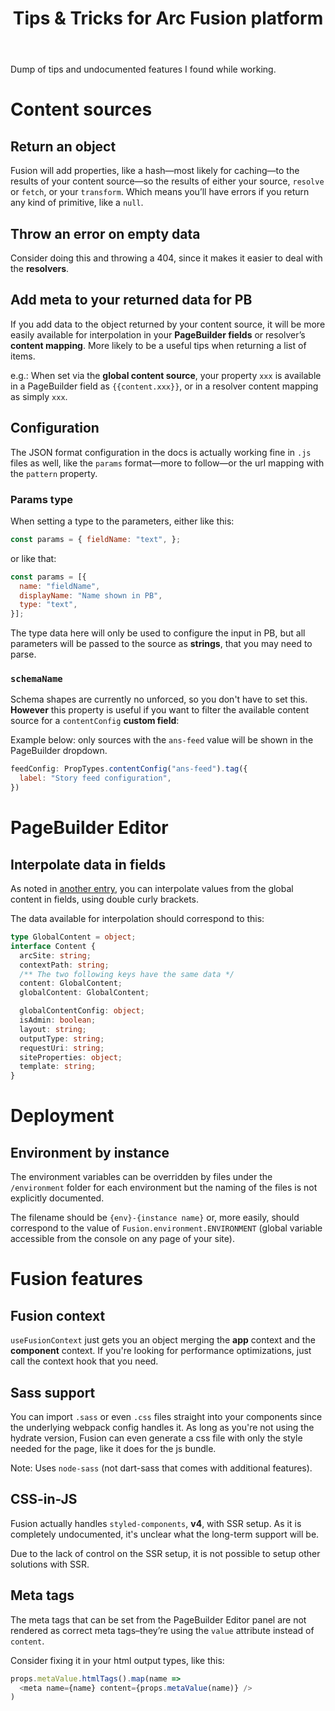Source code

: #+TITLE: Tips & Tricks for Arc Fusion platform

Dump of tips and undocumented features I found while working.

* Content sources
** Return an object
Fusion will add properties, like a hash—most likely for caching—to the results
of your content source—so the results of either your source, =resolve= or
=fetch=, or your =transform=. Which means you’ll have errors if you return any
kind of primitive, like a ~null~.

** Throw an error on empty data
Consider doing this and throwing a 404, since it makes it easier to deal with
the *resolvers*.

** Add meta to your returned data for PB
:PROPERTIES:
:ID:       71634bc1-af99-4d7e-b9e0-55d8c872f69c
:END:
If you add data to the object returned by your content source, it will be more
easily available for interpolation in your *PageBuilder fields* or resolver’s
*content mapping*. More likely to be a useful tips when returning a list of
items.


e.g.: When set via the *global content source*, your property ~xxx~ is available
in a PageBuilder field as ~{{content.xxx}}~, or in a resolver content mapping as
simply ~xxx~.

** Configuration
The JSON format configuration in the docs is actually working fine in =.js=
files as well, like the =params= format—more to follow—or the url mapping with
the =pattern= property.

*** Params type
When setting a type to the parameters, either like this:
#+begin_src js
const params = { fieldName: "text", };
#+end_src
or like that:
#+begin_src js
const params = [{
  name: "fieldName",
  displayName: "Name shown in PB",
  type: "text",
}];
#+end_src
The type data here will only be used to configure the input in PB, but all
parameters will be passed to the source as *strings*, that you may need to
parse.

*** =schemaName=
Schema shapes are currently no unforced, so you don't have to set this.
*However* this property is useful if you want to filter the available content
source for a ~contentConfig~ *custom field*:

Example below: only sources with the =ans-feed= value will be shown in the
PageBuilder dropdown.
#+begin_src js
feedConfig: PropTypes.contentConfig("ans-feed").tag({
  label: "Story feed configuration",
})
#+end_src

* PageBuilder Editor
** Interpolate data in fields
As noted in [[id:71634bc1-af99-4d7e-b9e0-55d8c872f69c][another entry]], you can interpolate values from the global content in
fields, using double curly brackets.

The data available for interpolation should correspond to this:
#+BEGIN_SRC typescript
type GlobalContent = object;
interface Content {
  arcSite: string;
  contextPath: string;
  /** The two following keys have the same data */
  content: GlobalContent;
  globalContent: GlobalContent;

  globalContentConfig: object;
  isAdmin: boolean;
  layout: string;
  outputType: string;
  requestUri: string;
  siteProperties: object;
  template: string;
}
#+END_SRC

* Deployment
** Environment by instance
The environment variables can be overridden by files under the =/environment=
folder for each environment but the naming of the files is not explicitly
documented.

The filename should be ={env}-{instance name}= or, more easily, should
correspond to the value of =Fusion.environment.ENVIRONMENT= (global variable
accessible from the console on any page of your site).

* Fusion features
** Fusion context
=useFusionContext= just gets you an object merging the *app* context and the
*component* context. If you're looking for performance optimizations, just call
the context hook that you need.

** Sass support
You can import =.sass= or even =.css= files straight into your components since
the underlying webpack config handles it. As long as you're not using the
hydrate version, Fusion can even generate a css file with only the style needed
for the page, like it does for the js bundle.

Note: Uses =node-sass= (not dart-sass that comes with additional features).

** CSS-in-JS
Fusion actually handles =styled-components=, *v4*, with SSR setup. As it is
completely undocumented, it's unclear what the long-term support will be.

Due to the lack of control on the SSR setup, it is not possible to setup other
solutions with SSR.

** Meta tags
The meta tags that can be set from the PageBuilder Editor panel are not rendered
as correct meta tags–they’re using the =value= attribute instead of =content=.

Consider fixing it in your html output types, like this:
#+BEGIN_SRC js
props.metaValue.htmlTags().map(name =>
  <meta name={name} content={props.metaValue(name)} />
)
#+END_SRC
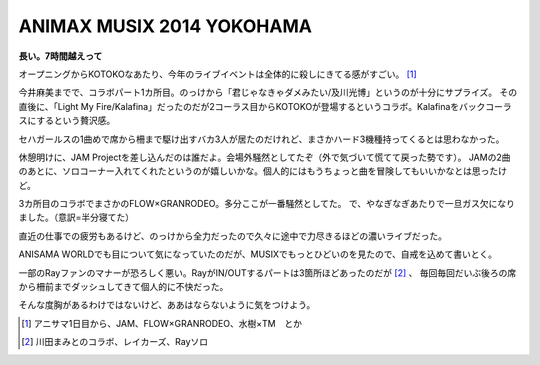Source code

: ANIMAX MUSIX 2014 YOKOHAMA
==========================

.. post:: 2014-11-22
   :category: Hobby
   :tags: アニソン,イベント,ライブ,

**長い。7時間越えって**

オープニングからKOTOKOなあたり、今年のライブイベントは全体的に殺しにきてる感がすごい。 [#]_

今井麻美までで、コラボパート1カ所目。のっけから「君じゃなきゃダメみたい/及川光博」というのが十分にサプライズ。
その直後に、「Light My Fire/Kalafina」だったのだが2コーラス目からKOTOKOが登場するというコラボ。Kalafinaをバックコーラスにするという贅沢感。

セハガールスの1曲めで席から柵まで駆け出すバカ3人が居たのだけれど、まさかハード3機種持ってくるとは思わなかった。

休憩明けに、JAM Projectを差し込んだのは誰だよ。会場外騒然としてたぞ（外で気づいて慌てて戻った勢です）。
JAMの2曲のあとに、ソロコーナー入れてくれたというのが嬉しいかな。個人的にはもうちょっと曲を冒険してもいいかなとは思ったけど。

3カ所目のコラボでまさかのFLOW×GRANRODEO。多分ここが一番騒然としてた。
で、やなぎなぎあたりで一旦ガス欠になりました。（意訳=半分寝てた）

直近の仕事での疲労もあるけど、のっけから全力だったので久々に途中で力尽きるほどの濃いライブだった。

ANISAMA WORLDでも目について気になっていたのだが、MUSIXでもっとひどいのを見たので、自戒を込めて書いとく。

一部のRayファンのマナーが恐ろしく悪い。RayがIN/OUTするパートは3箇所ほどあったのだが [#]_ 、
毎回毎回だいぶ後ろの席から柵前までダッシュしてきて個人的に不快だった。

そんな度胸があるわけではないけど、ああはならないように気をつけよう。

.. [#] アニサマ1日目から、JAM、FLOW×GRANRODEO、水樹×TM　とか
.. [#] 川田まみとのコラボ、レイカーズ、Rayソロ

———

- [WHAT YOU HAVE TO DO] No pictures belong in the copy. Transcribe every entry exactly.

- [OUTPUT OF THE TASK]
Source code

: #+TITLE: Tips & Tricks for Arc Fusion platform

Dump of tips and undocumented features I found while working.

* Content sources
** Return an object
Fusion will add properties, like a hash—most likely for caching—to the results
of your content source—so the results of either your source, =resolve= or
=fetch=, or your =transform=. Which means you’ll have errors if you return any
kind of primitive, like a ~null~.

** Throw an error on empty data
Consider doing this and throwing a 404, since it makes it easier to deal with
the *resolvers*.

** Add meta to your returned data for PB
:PROPERTIES:
:ID:       71634bc1-af99-4d7e-b9e0-55d8c872f69c
:END:
If you add data to the object returned by your content source, it will be more
easily available for interpolation in your *PageBuilder fields* or resolver’s
*content mapping*. More likely to be a useful tips when returning a list of
items.


e.g.: When set via the *global content source*, your property ~xxx~ is available
in a PageBuilder field as ~{{content.xxx}}~, or in a resolver content mapping as
simply ~xxx~.

** Configuration
The JSON format configuration in the docs is actually working fine in =.js=
files as well, like the =params= format—more to follow—or the url mapping with
the =pattern= property.

*** Params type
When setting a type to the parameters, either like this:
#+begin_src js
const params = { fieldName: "text", };
#+end_src
or like that:
#+begin_src js
const params = [{
  name: "fieldName",
  displayName: "Name shown in PB",
  type: "text",
}];
#+end_src
The type data here will only be used to configure the input in PB, but all
parameters will be passed to the source as *strings*, that you may need to
parse.

*** =schemaName=
Schema shapes are currently no unforced, so you don't have to set this.
*However* this property is useful if you want to filter the available content
source for a ~contentConfig~ *custom field*:

Example below: only sources with the =ans-feed= value will be shown in the
PageBuilder dropdown.
#+begin_src js
feedConfig: PropTypes.contentConfig("ans-feed").tag({
  label: "Story feed configuration",
})
#+end_src

* PageBuilder Editor
** Interpolate data in fields
As noted in [[id:71634bc1-af99-4d7e-b9e0-55d8c872f69c][another entry]], you can interpolate values from the global content in
fields, using double curly brackets.

The data available for interpolation should correspond to this:
#+BEGIN_SRC typescript
type GlobalContent = object;
interface Content {
  arcSite: string;
  contextPath: string;
  /** The two following keys have the same data */
  content: GlobalContent;
  globalContent: GlobalContent;

  globalContentConfig: object;
  isAdmin: boolean;
  layout: string;
  outputType: string;
  requestUri: string;
  siteProperties: object;
  template: string;
}
#+END_SRC

* Deployment
** Environment by instance
The environment variables can be overridden by files under the =/environment=
folder for each environment but the naming of the files is not explicitly
documented.

The filename should be ={env}-{instance name}= or, more easily, should
correspond to the value of =Fusion.environment.ENVIRONMENT= (global variable
accessible from the console on any page of your site).

* Fusion features
** Fusion context
=useFusionContext= just gets you an object merging the *app* context and the
*component* context. If you're looking for performance optimizations, just call
the context hook that you need.

** Sass support
You can import =.sass= or even =.css= files straight into your components since
the underlying webpack config handles it. As long as you're not using the
hydrate version, Fusion can even generate a css file with only the style needed
for the page, like it does for the js bundle.

Note: Uses =node-sass= (not dart-sass that comes with additional features).

** CSS-in-JS
Fusion actually handles =styled-components=, *v4*, with SSR setup. As it is
completely undocumented, it's unclear what the long-term support will be.

Due to the lack of control on the SSR setup, it is not possible to setup other
solutions with SSR.

** Meta tags
The meta tags that can be set from the PageBuilder Editor panel are not rendered
as correct meta tags–they’re using the =value= attribute instead of =content=.

Consider fixing it in your html output types, like this:
#+BEGIN_SRC js
props.metaValue.htmlTags().map(name =>
  <meta name={name} content={props.metaValue(name)} />
)
#+END_SRC
Source code

: ANIMAX MUSIX 2014 YOKOHAMA
==========================

.. post:: 2014-11-22
   :category: Hobby
   :tags: アニソン,イベント,ライブ,

**長い。7時間越えって**

オープニングからKOTOKOなあたり、今年のライブイベントは全体的に殺しにきてる感がすごい。 [#]_

今井麻美までで、コラボパート1カ所目。のっけから「君じゃなきゃダメみたい/及川光博」というのが十分にサプライズ。
その直後に、「Light My Fire/Kalafina」だったのだが2コーラス目からKOTOKOが登場するというコラボ。Kalafinaをバックコーラスにするという贅沢感。

セハガールスの1曲めで席から柵まで駆け出すバカ3人が居たのだけれど、まさかハード3機種持ってくるとは思わなかった。

休憩明けに、JAM Projectを差し込んだのは誰だよ。会場外騒然としてたぞ（外で気づいて慌てて戻った勢です）。
JAMの2曲のあとに、ソロコーナー入れてくれたというのが嬉しいかな。個人的にはもうちょっと曲を冒険してもいいかなとは思ったけど。

3カ所目のコラボでまさかのFLOW×GRANRODEO。多分ここが一番騒然としてた。
で、やなぎなぎあたりで一旦ガス欠になりました。（意訳=半分寝てた）

直近の仕事での疲労もあるけど、のっけから全力だったので久々に途中で力尽きるほどの濃いライブだった。

ANISAMA WORLDでも目について気になっていたのだが、MUSIXでもっとひどいのを見たので、自戒を込めて書いとく。

一部のRayファンのマナーが恐ろしく悪い。RayがIN/OUTするパートは3箇所ほどあったのだが [#]_ 、
毎回毎回だいぶ後ろの席から柵前までダッシュしてきて個人的に不快だった。

そんな度胸があるわけではないけど、ああはならないように気をつけよう。

.. [#] アニサマ1日目から、JAM、FLOW×GRANRODEO、水樹×TM　とか
.. [#] 川田まみとのコラボ、レイカーズ、Rayソロ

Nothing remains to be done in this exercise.